Students who take AP and higher level classes throughout high school are often seen having higher attendance rates throughout the majority of the year. However, once the AP tests are over around mid-May, there is no longer any curriculum for the teachers to teach these students and therefore it is difficult to find a necessary reason to attend classes.
In AP and IB classes, the teachers have a large amount of curriculum to shove into about eight months of class time before the AP and IB exams. However, once the exam season is over, there aren’t any more lessons to teach or learn. Many teachers have started to create large projects to take up the two to three weeks before school ends. Junior Stella Nelson mentioned that “in [her] English class [her] teacher has assigned an IB research project for [her] and [her] group to complete in a few weeks.”

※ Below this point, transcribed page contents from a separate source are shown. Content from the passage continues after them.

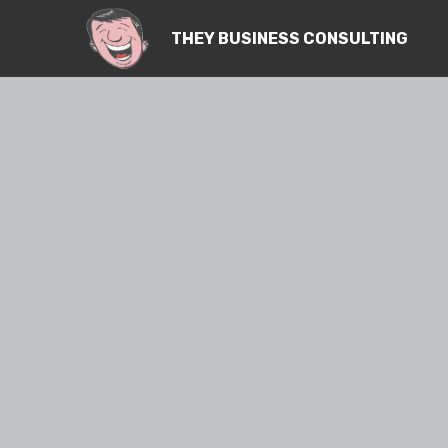
THEY BUSINESS CONSULTING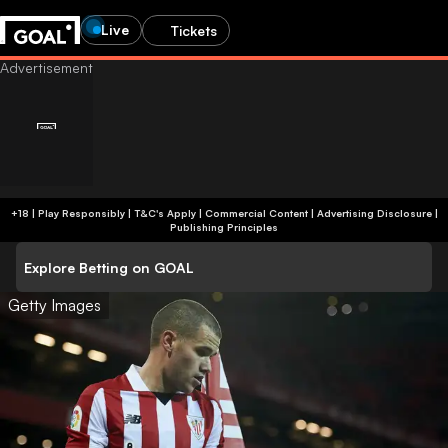
Live
Tickets
+18 | Play Responsibly | T&C's Apply | Commercial Content
|
Advertising Disclosure
|
Publishing Principles
Explore Betting on GOAL
Getty Images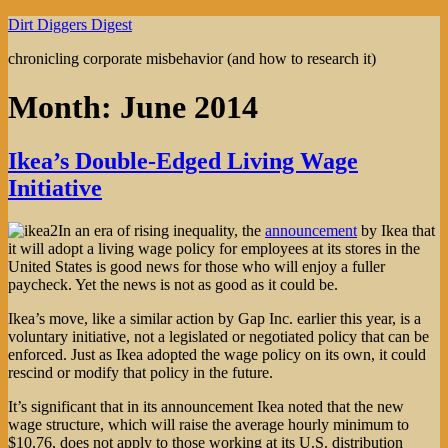
Skip
Dirt Diggers Digest
to
chronicling corporate misbehavior (and how to research it)
content
Month:
June 2014
Ikea’s Double-Edged Living Wage
Initiative
In an era of rising inequality, the
announcement
by Ikea that
it will adopt a living wage policy for employees at its stores in the
United States is good news for those who will enjoy a fuller
paycheck. Yet the news is not as good as it could be.
Ikea’s move, like a similar action by Gap Inc. earlier this year, is a
voluntary initiative, not a legislated or negotiated policy that can be
enforced. Just as Ikea adopted the wage policy on its own, it could
rescind or modify that policy in the future.
It’s significant that in its announcement Ikea noted that the new
wage structure, which will raise the average hourly minimum to
$10.76, does not apply to those working at its U.S. distribution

However, some teachers have resorted to showing movies a few times a week. Junior Margot Lee stated that in one of her AP classes she has seen “three movies in one week and [has not] done any work whatsoever” with classes filling time with entertainment. Wouldn’t it be better for the students to just stay home where they can watch movies from the comfort of their couches?
I believe that in order to bring down absence rates and keep students engaged throughout the whole year, AP testing should either be moved to a later part of the school year or teachers should have interesting and meaningful ways to fill a class period so students don’t feel as though they are wasting their time.